VI. La réhabilitation
La réhabilitation d’une entrée dégradée procède des mêmes principes de base, mais c’est
une entreprise qui implique de l’obstination. On voit tout de suite qu’il faut équiper la zone de
réseaux, de trottoirs, de lampadaires, de voies séparées et limiter la vitesse. Il est également
prioritaire de discipliner l’affichage. Dans les faubourgs d’Amiens, la simple application de la loi
de 1979 a permis d’évacuer les trois quarts des panneaux. (Ne pas oublier que la régie
municipale y perd chaque fois le produit d’une taxe !)
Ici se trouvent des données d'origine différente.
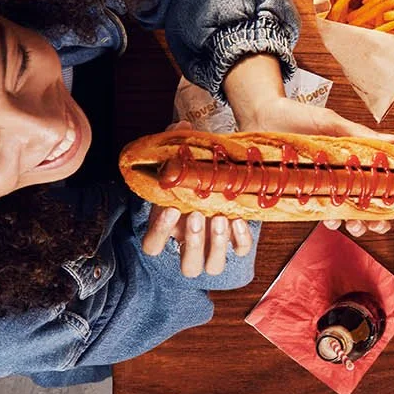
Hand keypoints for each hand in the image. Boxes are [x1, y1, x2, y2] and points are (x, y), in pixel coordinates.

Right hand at [139, 123, 253, 275]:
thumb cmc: (194, 174)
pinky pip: (240, 250)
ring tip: (220, 218)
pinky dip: (241, 239)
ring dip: (217, 245)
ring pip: (213, 266)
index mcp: (169, 229)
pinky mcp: (237, 241)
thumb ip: (177, 145)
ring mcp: (215, 246)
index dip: (159, 233)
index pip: (152, 246)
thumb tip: (180, 126)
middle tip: (197, 215)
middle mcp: (190, 244)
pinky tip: (241, 219)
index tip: (170, 209)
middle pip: (188, 266)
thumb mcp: (183, 160)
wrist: (221, 178)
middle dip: (192, 243)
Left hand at [230, 96, 393, 236]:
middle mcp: (344, 173)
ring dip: (357, 224)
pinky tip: (331, 221)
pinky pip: (320, 211)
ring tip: (357, 227)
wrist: (260, 116)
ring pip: (348, 212)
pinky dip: (328, 219)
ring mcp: (325, 184)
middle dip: (379, 219)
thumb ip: (361, 134)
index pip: (385, 182)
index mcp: (357, 157)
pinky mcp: (304, 191)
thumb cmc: (297, 115)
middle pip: (370, 203)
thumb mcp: (332, 122)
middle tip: (380, 225)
Un deuxième point est la récupération des friches. Par voie amiable, expropriation ou
préemption. Ce dernier moyen est le plus souple, mais demande du temps. Réhabiliter une
entrée de ville est en quelque sorte un travail de ravaudage.
Troisième point, introduire la diversité des fonctions. C’est évidemment plus difficile qu’en
terrain vierge.
Enfin, il est important d’inviter le végétal dans le domaine public et de l’imposer sur les
parcelles privées, ne serait-ce que pour dissimuler les scories et les véhicules de service, à
l’exemple de Mouen-Verson.
VII. Le financement
Création ou réhabilitation impliquent des investissements très lourds. Le premier atout est
l’intercommunalité qui permet le regroupement des moyens. Les établissements publics de
coopération intercommunale (EPCI) seront beaucoup plus convaincants qu’une commune isolée
pour faire appel aux sources classiques de trésorerie : les banques, le département, la région et
l’Europe (FEOGA, FEDER, LEADER, URBAN). L’Europe interviendra toutefois de moins en moins, à
mesure de son élargissement vers l’Est. Il faut le savoir. Quant à l’État, il sera présent avec ses
routes nationales, soit pour les reprofiler, soit pour leur substituer des rocades. Enfin, chaque fois
que l’on crée une autoroute, l’investisseur doit consacrer 1% de la dépense au titre du «paysage
et de l’aménagement ». Cette disposition a été étendue aux grands axes routiers. Dans bien des
cas, les fonds ainsi affectés peuvent constituer un appoint très précieux au traitement de « l’entrée
de ville » vue de la route ou de l’autoroute.
Tout aménagement est un travail de longue haleine qui implique un pari sur l’avenir et un
étalement sur plusieurs mandatures. C’est bien pourquoi on devra se satisfaire de progrès partiels.
En fait, une ville n’est jamais finie, et ses entrées ne seront jamais que des étapes, les portes d’une
époque qui sera à son tour revisitée par la suivante.